▸ 出典抜粋
%%

以下に、順を追って、これらの概略をまとめる。
【中世まで】
・「杵築大社の祭神をスサノヲだとする考え方は、すでに平安時代のかなり早い時期から一部で説かれつつあった」(資料1p.431)。
例として、『先代旧事本紀』が挙げられている。
・この考えは「『平家物語』などにも見え」、「中世社会に共有のものであった」(資料2p.27)。
・ただし、「本格的な祭神の転換は、やはり十世紀の出雲国造の杵築移住以後のことであったと考えなければならない」(資料1p.431)。
【中世:主祭神がオオクニヌシノミコトからスサノオノミコトになる】
・祭神転換の背景として、「仏教思想に基づく古代出雲神話の再構築」(資料2p.25)があるとのこと。
・この再構築は「浮浪山(鰐淵寺)をその中核にすえることによって、これまでとは異なる高度な思想性と整備された理論体系」持つもので、「蔵王信仰に支えられた鰐淵山の聖たち」によって「出雲という場に即して具現化された、顕密主義の一つの到達点」であった。(資料1p.434)
・このように発展した中世出雲神話では、スサノヲは、古代の出雲地域で生み出された様々な神話伝承をすべて吸収・総括した、全能の神として現れて」いて、「中世成立期出雲国の守護神として、この当時の思想状況にきわめて適合的」であった(資料1p.435)
・上のような思想背景のもと、「杵築大社の祭神のオオナモチからスサノヲへの転換は、鰐淵山との交渉の中で先ず成立し、そして中世一宮制の成立過程の中で確立されていったと考えられるのであって、これを推進したのは、杵築大社の復活と再生を目指して杵築に拠点を移し、鰐淵山との宗教的な連携の中にその活路を見出そうとした国造出雲氏に他ならなかったと考えられる」(資料2p.27-28)

%%

▸ 指示 A
杵築大社の祭神をめぐる文章から、「例として、『先代旧事本紀』が挙げられている。」から「2p.25)があるとのこと。」までの箇所を一字も変えずに書き写せ。

▸ 記録一覧
%%

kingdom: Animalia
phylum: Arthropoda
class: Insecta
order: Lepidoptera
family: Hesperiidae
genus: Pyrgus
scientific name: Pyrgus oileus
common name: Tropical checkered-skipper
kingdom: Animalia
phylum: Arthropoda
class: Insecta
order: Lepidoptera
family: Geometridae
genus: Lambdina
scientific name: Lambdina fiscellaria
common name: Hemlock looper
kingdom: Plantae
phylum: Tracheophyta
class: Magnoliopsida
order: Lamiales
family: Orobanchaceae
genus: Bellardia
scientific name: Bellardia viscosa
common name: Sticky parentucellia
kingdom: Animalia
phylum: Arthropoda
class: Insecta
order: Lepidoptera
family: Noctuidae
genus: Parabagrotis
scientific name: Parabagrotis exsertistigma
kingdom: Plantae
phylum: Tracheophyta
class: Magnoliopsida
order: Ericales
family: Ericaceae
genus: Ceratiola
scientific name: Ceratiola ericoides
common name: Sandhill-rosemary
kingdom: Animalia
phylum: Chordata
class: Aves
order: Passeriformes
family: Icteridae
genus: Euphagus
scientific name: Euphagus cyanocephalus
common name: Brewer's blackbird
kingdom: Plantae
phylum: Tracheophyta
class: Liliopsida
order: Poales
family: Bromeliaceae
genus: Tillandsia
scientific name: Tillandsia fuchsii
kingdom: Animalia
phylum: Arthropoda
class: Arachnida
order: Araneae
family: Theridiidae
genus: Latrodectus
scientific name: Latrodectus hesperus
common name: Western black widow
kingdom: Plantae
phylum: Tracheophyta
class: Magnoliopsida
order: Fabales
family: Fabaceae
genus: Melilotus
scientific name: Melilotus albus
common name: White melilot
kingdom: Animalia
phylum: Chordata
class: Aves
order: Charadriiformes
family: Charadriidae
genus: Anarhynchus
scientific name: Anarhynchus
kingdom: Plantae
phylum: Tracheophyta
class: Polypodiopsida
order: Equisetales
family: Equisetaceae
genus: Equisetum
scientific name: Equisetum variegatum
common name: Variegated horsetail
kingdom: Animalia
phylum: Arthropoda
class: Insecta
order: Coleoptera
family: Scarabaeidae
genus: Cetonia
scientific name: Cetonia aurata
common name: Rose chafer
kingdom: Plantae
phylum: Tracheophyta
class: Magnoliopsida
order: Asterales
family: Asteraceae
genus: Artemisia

%%

▸ 指示 B
記録の最初の行から「genus: Ceratiola」を含む行まで(両端の行を含む)を、そのまま書き出してください。

▸ 正解 A
例として、『先代旧事本紀』が挙げられている。
・この考えは「『平家物語』などにも見え」、「中世社会に共有のものであった」(資料2p.27)。
・ただし、「本格的な祭神の転換は、やはり十世紀の出雲国造の杵築移住以後のことであったと考えなければならない」(資料1p.431)。
【中世:主祭神がオオクニヌシノミコトからスサノオノミコトになる】
・祭神転換の背景として、「仏教思想に基づく古代出雲神話の再構築」(資料2p.25)があるとのこと。

▸ 正解 B
kingdom: Animalia
phylum: Arthropoda
class: Insecta
order: Lepidoptera
family: Hesperiidae
genus: Pyrgus
scientific name: Pyrgus oileus
common name: Tropical checkered-skipper
kingdom: Animalia
phylum: Arthropoda
class: Insecta
order: Lepidoptera
family: Geometridae
genus: Lambdina
scientific name: Lambdina fiscellaria
common name: Hemlock looper
kingdom: Plantae
phylum: Tracheophyta
class: Magnoliopsida
order: Lamiales
family: Orobanchaceae
genus: Bellardia
scientific name: Bellardia viscosa
common name: Sticky parentucellia
kingdom: Animalia
phylum: Arthropoda
class: Insecta
order: Lepidoptera
family: Noctuidae
genus: Parabagrotis
scientific name: Parabagrotis exsertistigma
kingdom: Plantae
phylum: Tracheophyta
class: Magnoliopsida
order: Ericales
family: Ericaceae
genus: Ceratiola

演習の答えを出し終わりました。